Posted by: anonprof | Sep 28, 2006 9:43:26 AM

Kudos to Paul for an excellent and important post. I want to briefly address his comment that "we should question the assumption that Top 20 Candidate ought to want to teach at School #20, and certainly ought not want to teach at School #75." I think the best example of why a candidate might question the 20-20 equation is that, given her particular area of expertise and interest, a "lower" law school may have a much stronger faculty than a "higher" one, in which case being a part of that faculty may well bring her more respect among her peers in that area (because professors with the same specialization will know she's on an excellent faculty, regardless of the US News); more opportunities to publish in significant books, symposia and the like (they will be edited by her colleagues at the "lower" school, because they are the leading scholars in her area); more room to teach specialized courses (because the faculty will be committed to that kind of course); and -- perhaps most important -- more job satisfaction in general (because she will be surrounded by smart, interesting people who care about what she's doing).

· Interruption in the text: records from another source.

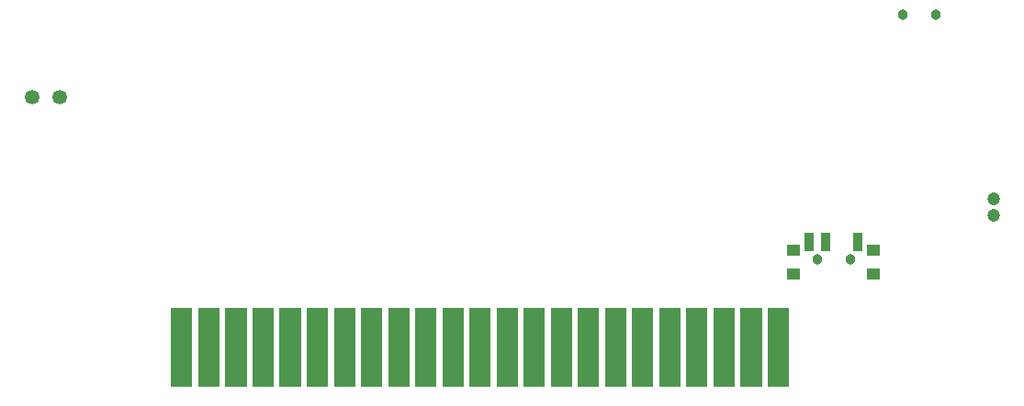
<source format=gbs>
G04 Layer: BottomSolderMaskLayer*
G04 EasyEDA v5.9.42, Mon, 13 May 2019 22:36:32 GMT*
G04 18fdc59d78804919a667ee1bdc29a187*
G04 Gerber Generator version 0.2*
G04 Scale: 100 percent, Rotated: No, Reflected: No *
G04 Dimensions in inches *
G04 leading zeros omitted , absolute positions ,2 integer and 4 decimal *
%FSLAX24Y24*%
%MOIN*%
G90*
G70D02*

%ADD28C,0.047370*%
%ADD29C,0.053000*%
%ADD30R,0.047400X0.039500*%
%ADD31R,0.035600X0.067100*%
%ADD32C,0.038000*%

%LPD*%
G54D30*
G01X33971Y4245D03*
G01X33971Y5105D03*
G01X31051Y5105D03*
G01X31051Y4245D03*
G54D31*
G01X33401Y5415D03*
G01X32211Y5415D03*
G01X31621Y5415D03*
G36*
G01X30127Y126D02*
G01X30127Y3021D01*
G01X30896Y3021D01*
G01X30896Y126D01*
G01X30127Y126D01*
G37*
G36*
G01X29142Y126D02*
G01X29142Y3021D01*
G01X29911Y3021D01*
G01X29911Y126D01*
G01X29142Y126D01*
G37*
G36*
G01X28158Y126D02*
G01X28158Y3021D01*
G01X28927Y3021D01*
G01X28927Y126D01*
G01X28158Y126D01*
G37*
G36*
G01X27174Y126D02*
G01X27174Y3021D01*
G01X27943Y3021D01*
G01X27943Y126D01*
G01X27174Y126D01*
G37*
G36*
G01X26190Y126D02*
G01X26190Y3021D01*
G01X26959Y3021D01*
G01X26959Y126D01*
G01X26190Y126D01*
G37*
G36*
G01X25205Y126D02*
G01X25205Y3021D01*
G01X25974Y3021D01*
G01X25974Y126D01*
G01X25205Y126D01*
G37*
G36*
G01X24221Y126D02*
G01X24221Y3021D01*
G01X24990Y3021D01*
G01X24990Y126D01*
G01X24221Y126D01*
G37*
G36*
G01X23237Y126D02*
G01X23237Y3021D01*
G01X24006Y3021D01*
G01X24006Y126D01*
G01X23237Y126D01*
G37*
G36*
G01X22253Y126D02*
G01X22253Y3021D01*
G01X23022Y3021D01*
G01X23022Y126D01*
G01X22253Y126D01*
G37*
G36*
G01X21268Y126D02*
G01X21268Y3021D01*
G01X22037Y3021D01*
G01X22037Y126D01*
G01X21268Y126D01*
G37*
G36*
G01X20284Y126D02*
G01X20284Y3021D01*
G01X21053Y3021D01*
G01X21053Y126D01*
G01X20284Y126D01*
G37*
G36*
G01X19300Y126D02*
G01X19300Y3021D01*
G01X20069Y3021D01*
G01X20069Y126D01*
G01X19300Y126D01*
G37*
G36*
G01X18316Y126D02*
G01X18316Y3021D01*
G01X19085Y3021D01*
G01X19085Y126D01*
G01X18316Y126D01*
G37*
G36*
G01X17331Y126D02*
G01X17331Y3021D01*
G01X18100Y3021D01*
G01X18100Y126D01*
G01X17331Y126D01*
G37*
G36*
G01X16347Y126D02*
G01X16347Y3021D01*
G01X17116Y3021D01*
G01X17116Y126D01*
G01X16347Y126D01*
G37*
G36*
G01X15363Y126D02*
G01X15363Y3021D01*
G01X16132Y3021D01*
G01X16132Y126D01*
G01X15363Y126D01*
G37*
G36*
G01X14379Y126D02*
G01X14379Y3021D01*
G01X15148Y3021D01*
G01X15148Y126D01*
G01X14379Y126D01*
G37*
G36*
G01X13394Y126D02*
G01X13394Y3021D01*
G01X14163Y3021D01*
G01X14163Y126D01*
G01X13394Y126D01*
G37*
G36*
G01X12410Y126D02*
G01X12410Y3021D01*
G01X13179Y3021D01*
G01X13179Y126D01*
G01X12410Y126D01*
G37*
G36*
G01X11426Y126D02*
G01X11426Y3021D01*
G01X12195Y3021D01*
G01X12195Y126D01*
G01X11426Y126D01*
G37*
G36*
G01X10442Y126D02*
G01X10442Y3021D01*
G01X11211Y3021D01*
G01X11211Y126D01*
G01X10442Y126D01*
G37*
G36*
G01X9457Y126D02*
G01X9457Y3021D01*
G01X10226Y3021D01*
G01X10226Y126D01*
G01X9457Y126D01*
G37*
G36*
G01X8473Y126D02*
G01X8473Y3021D01*
G01X9242Y3021D01*
G01X9242Y126D01*
G01X8473Y126D01*
G37*
G54D28*
G01X38311Y6374D03*
G01X38311Y6965D03*
G54D29*
G01X3411Y10674D03*
G01X4411Y10674D03*
G54D32*
G01X35011Y13674D03*
G01X36211Y13674D03*
G01X31911Y4774D03*
G01X33111Y4774D03*
M00*
M02*

</source>
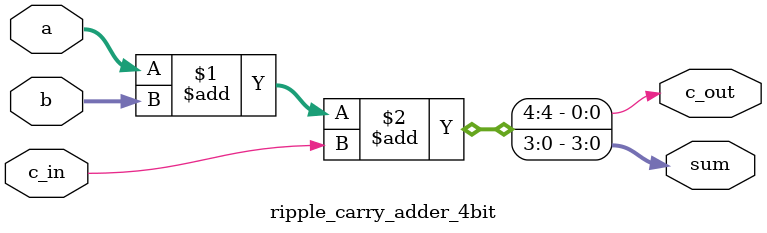
<source format=v>
module ripple_carry_adder_4bit(sum, c_out, a, b, c_in);
input [3:0] a, b;
input c_in;
output [3:0] sum;
output c_out;

assign {c_out, sum} = a + b + c_in;
endmodule

</source>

Take, for example, an AALS candidate who is interested in postmodern legal theory (broadly and messily construed). Should she take Duke or Virgina or Cornell over a much lower school? Probably. But should she take Vanderbilt (#17) or GW (#19)or Washington U. (#19) over Cardozo (#53), Brooklyn (#58), Kent (#60), Miami (#65), or Buffalo (#80)? I'm not so sure the answer to that question is self-evidence. When I was on the market, for example, I would have accepted an offer from Cardozo over GW in a heartbeat, especially with my preference for NY over DC.

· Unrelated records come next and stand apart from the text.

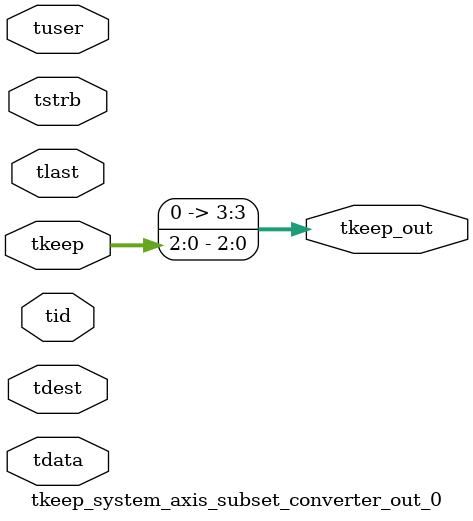
<source format=v>


`timescale 1ps/1ps

module tkeep_system_axis_subset_converter_out_0 #
(
parameter C_S_AXIS_TDATA_WIDTH = 32,
parameter C_S_AXIS_TUSER_WIDTH = 0,
parameter C_S_AXIS_TID_WIDTH   = 0,
parameter C_S_AXIS_TDEST_WIDTH = 0,
parameter C_M_AXIS_TDATA_WIDTH = 32
)
(
input  [(C_S_AXIS_TDATA_WIDTH == 0 ? 1 : C_S_AXIS_TDATA_WIDTH)-1:0     ] tdata,
input  [(C_S_AXIS_TUSER_WIDTH == 0 ? 1 : C_S_AXIS_TUSER_WIDTH)-1:0     ] tuser,
input  [(C_S_AXIS_TID_WIDTH   == 0 ? 1 : C_S_AXIS_TID_WIDTH)-1:0       ] tid,
input  [(C_S_AXIS_TDEST_WIDTH == 0 ? 1 : C_S_AXIS_TDEST_WIDTH)-1:0     ] tdest,
input  [(C_S_AXIS_TDATA_WIDTH/8)-1:0 ] tkeep,
input  [(C_S_AXIS_TDATA_WIDTH/8)-1:0 ] tstrb,
input                                                                    tlast,
output [(C_M_AXIS_TDATA_WIDTH/8)-1:0 ] tkeep_out
);

assign tkeep_out = {tkeep[2:0]};

endmodule


</source>
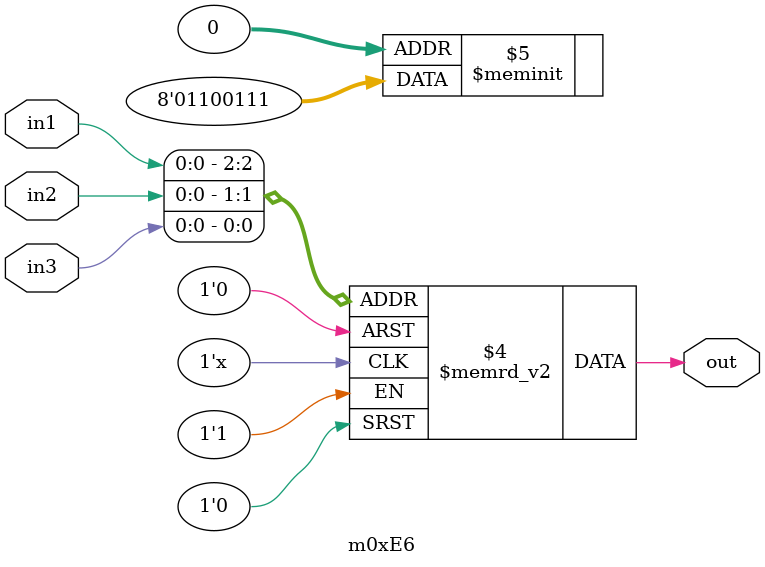
<source format=v>
module m0xE6(output out, input in1, in2, in3);

   always @(in1, in2, in3)
     begin
        case({in1, in2, in3})
          3'b000: {out} = 1'b1;
          3'b001: {out} = 1'b1;
          3'b010: {out} = 1'b1;
          3'b011: {out} = 1'b0;
          3'b100: {out} = 1'b0;
          3'b101: {out} = 1'b1;
          3'b110: {out} = 1'b1;
          3'b111: {out} = 1'b0;
        endcase // case ({in1, in2, in3})
     end // always @ (in1, in2, in3)

endmodule // m0xE6
</source>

I'm sure there are innumerable other specializations for which a "lower" school may make more sense than a "higher" one. Conservative constitutional law comes to mind, with George Mason (#37) and San Diego (#65), as does international law, with Temple (#58).

These considerations also, of course, suggest a worthwhile strategy for “lower” schools to attract the best-credentialed (however defined) candidates: concentrate on building a strong faculty in an underrepresented specialization, give faculty in those areas significant research support, expand the number of specialized courses students can take and faculty can teach, and so on. San Diego for con-law seems to be a model in that regard.

I'd be interested to hear other's thoughts.